Copy out every line of text in the rows below without changing anything, and leave the pictures out.

☆ ☆ ☆ ☆ ☆

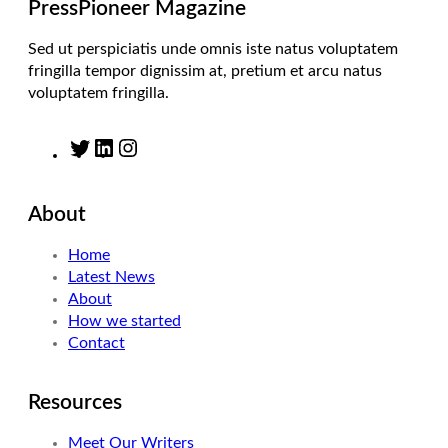
m
PressPioneer Magazine
Sed ut perspiciatis unde omnis iste natus voluptatem
fringilla tempor dignissim at, pretium et arcu natus
voluptatem fringilla.
T
L
I
w
i
n
i
n
s
About
t
k
t
t
e
a
Home
e
d
g
Latest News
r
I
r
About
n
a
How we started
m
Contact
Resources
Meet Our Writers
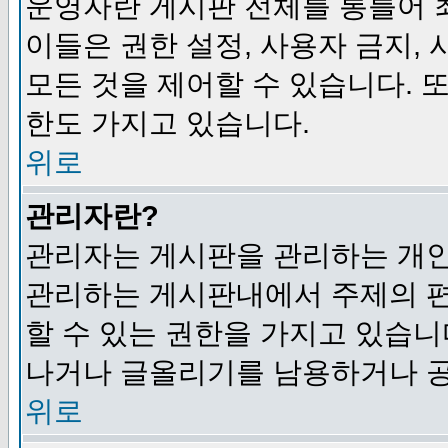
운영자란 게시판 전체를 통틀어 
이들은 권한 설정, 사용자 금지,
모든 것을 제어할 수 있습니다. 
한도 가지고 있습니다.
위로
관리자란?
관리자는 게시판을 관리하는 개인
관리하는 게시판내에서 주제의 편집,
할 수 있는 권한을 가지고 있습
나거나 글올리기를 남용하거나 공
위로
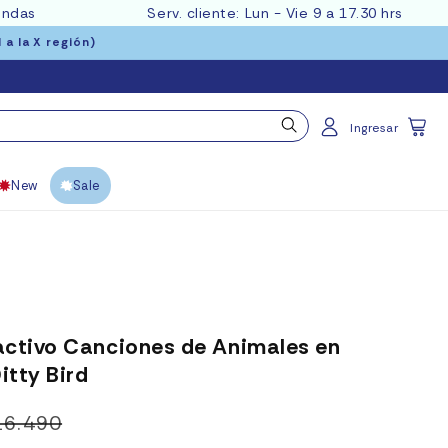
endas
Serv. cliente: Lun - Vie 9 a 17.30 hrs
a la X región)
Carrito
Ingresar
New
Sale
ractivo Canciones de Animales en
itty Bird
16.490
Precio
Precio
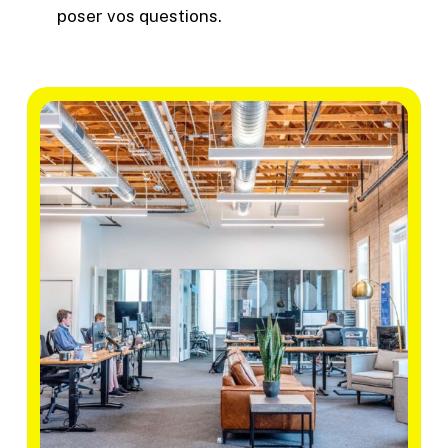
poser vos questions.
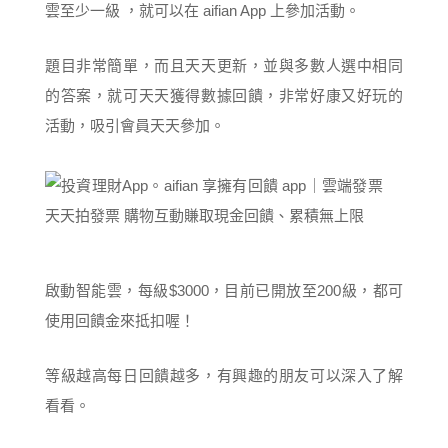
雲至少一級 ，就可以在 aifian App 上參加活動。
題目非常簡單，而且天天更新，並與多數人選中相同
的答案，就可天天獲得數據回饋，非常好康又好玩的
活動，吸引會員天天參加。
啟動智能雲，每級$3000，目前已開放至200級，都可
使用回饋金來抵扣喔！
等級越高每日回饋越多，有興趣的朋友可以深入了解
看看。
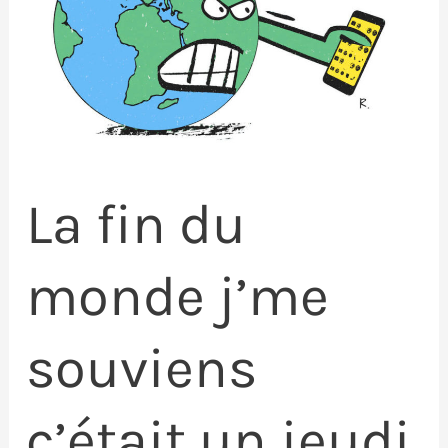
La fin du
monde j’me
souviens
c’était un jeudi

☆ ☆ ☆ ☆ ☆

Response below:
m
PressPioneer Magazine
Sed ut perspiciatis unde omnis iste natus voluptatem
fringilla tempor dignissim at, pretium et arcu natus
voluptatem fringilla.
T
L
I
w
i
n
i
n
s
About
t
k
t
t
e
a
Home
e
d
g
Latest News
r
I
r
About
n
a
How we started
m
Contact
Resources
Meet Our Writers
운영자란 게시판 전체를 통틀어 
이들은 권한 설정, 사용자 금지,
모든 것을 제어할 수 있습니다. 
한도 가지고 있습니다.
위로
관리자란?
관리자는 게시판을 관리하는 개인
관리하는 게시판내에서 주제의 편집,
할 수 있는 권한을 가지고 있습
나거나 글올리기를 남용하거나 공
위로
endas
Serv. cliente: Lun - Vie 9 a 17.30 hrs
a la X región)
Carrito
Ingresar
New
Sale
ractivo Canciones de Animales en
itty Bird
16.490
Precio
Precio
poser vos questions.
雲至少一級 ，就可以在 aifian App 上參加活動。
題目非常簡單，而且天天更新，並與多數人選中相同
的答案，就可天天獲得數據回饋，非常好康又好玩的
活動，吸引會員天天參加。
啟動智能雲，每級$3000，目前已開放至200級，都可
使用回饋金來抵扣喔！
等級越高每日回饋越多，有興趣的朋友可以深入了解
看看。
La fin du
monde j’me
souviens
c’était un jeudi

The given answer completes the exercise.